[caption id="" align="aligncenter" width="150" caption="Lambang Negara Libya"][/caption] Melihat perkembangan situasi di Libya melalui media di Indonesia, saya melihat beberapa media dan penulis menyebut Muammar al-Qaddafi sebagai Presiden Libya. Dan setelah membaca berbagai sumber (terutama wikipedia), ternyata Qaddafi bukanlah Presiden Libya, karena dalam sistem politik di Libya tidak mengenal jabatan Presiden. Lebih dari itu, Qaddafi bahkan tidak memiliki jabatan de jure di Libya.
Sistem politik di Libya tergolong unik karena agak berbeda dengan sistem politik negara-negara lainnya. Dalam sistem politik de jure Libya, kekuasaan tertinggi berada di tangan legislatif bernama Muktamar Rakyat Umum yang diketuai oleh seorang Sekretaris-Jenderal. Sekretaris-Jenderal inilah yang menjalankan fungsi kepala negara, sehingga ialah kepala negara de jure Libya. Kemudian, Muktamar membentuk Komite Rakyat Umum yang dipimpin oleh seorang Sekretaris dan mendelegasikan kuasa pemerintahan kepadanya, sehingga bisa dikatakan Sekretaris Komite Rakyat Umum adalah kepala pemerintahan de jure.
Untuk menyesuaikan dengan istilah yang umum digunakan di dunia internasional, Sekretaris-Jenderal Muktamar Rakyat Umum sering disebut sebagai Presiden Libya, kemudian Sekretaris Komite Rakyat Umum sebagai Perdana Menteri.
Nah, bagaimana dengan Muammar al-Qaddafi?
Dari sejarahnya, sejak berhasil mengkudeta Raja Idris pada tahun 1969, Qaddafi memimpin Libya dengan beberapa jabatan, antara lain: — Ketua Dewan Komando Revolusi (1969–1977), — Perdana Menteri (1970–1972), dan — Sekretaris-Jenderal Muktamar Rakyat Umum (1977–1979).

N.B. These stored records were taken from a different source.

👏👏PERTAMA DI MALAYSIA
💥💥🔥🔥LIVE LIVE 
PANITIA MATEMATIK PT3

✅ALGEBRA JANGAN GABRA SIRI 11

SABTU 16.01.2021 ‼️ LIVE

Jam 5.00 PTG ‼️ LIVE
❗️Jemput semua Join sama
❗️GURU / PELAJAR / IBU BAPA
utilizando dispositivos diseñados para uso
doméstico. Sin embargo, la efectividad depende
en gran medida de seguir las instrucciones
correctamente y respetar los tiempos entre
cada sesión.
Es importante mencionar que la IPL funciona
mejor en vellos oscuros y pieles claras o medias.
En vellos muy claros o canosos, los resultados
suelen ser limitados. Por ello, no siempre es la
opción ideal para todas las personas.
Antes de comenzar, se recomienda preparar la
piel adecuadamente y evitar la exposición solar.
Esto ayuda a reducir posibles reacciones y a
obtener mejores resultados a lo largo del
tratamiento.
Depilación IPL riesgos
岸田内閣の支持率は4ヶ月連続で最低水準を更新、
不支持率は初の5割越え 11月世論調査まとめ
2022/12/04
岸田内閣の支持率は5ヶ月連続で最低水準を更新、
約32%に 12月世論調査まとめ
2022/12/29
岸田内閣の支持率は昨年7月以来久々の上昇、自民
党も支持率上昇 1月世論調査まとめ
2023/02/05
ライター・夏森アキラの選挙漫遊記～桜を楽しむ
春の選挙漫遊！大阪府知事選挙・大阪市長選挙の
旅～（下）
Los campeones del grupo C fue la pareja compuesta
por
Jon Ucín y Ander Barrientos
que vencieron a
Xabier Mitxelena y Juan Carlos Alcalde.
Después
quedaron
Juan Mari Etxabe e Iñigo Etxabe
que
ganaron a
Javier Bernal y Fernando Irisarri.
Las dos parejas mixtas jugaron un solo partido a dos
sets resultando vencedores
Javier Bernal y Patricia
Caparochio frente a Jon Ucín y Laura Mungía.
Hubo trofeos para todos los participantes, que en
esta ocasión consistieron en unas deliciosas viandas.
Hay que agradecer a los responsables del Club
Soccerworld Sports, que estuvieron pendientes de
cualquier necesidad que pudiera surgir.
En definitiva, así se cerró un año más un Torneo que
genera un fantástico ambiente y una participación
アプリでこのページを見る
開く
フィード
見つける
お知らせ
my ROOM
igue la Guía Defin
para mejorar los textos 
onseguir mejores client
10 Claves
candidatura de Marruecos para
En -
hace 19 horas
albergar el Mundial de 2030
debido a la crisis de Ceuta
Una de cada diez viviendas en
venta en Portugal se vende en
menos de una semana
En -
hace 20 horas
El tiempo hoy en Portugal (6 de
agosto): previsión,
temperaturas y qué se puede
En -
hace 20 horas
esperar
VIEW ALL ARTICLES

Pada tahun 1979, Qaddafi melepaskan semua jabatan formalnya. Namun bukan berarti ia keluar dari politik dan pensiun. Lepas dari jabatannya, pengaruhnya tetap ada. Ia kemudian mendapat gelar Saudara Pemimpin dan Pembimbing Revolusi. Gelar ini hanyalah gelar kehormatan (seperti Indonesia memberi gelar Bapak Proklamator atau Bapak Pembangunan), bukan jabatan formal dalam politik. Namun, dengan gelar itu, Qaddafi tetap mengendalikan pemerintahan Libya hingga saat ini. Segala kebijakan Presiden dan Perdana Menteri Libya merupakan arahan dari Qaddafi, sehingga bisa dibilang posisi mereka hanyalah boneka.
Bagi yang meminta Qaddafi turun jabatan, sebaiknya pertimbangkan dulu, sebab Qaddafi memang tidak punya jabatan apa-apa. Qaddafi memerintah Libya secara de facto tanpa jabatan apapun.
Dengan tulisan ini pula, saya berharap para media ataupun penulis bisa memperbaiki penyebutan jabataan atau gelar Qaddafi. Akan lebih tepat jika menyebut Qaddafi sebagai "Pemimpin de facto Libya", bukan Presiden Libya.
Informasi tambahan. Memimpin negara lebih dari 41 tahun, Muammar al-Qaddafi tercatat sebagai pemimpin negara non-monarki terlama di dunia pada saat ini, dan terlama keempat dalam sejarah, setelah Fidel Castro, Chiang Kai-shek, dan Kim Il-sung.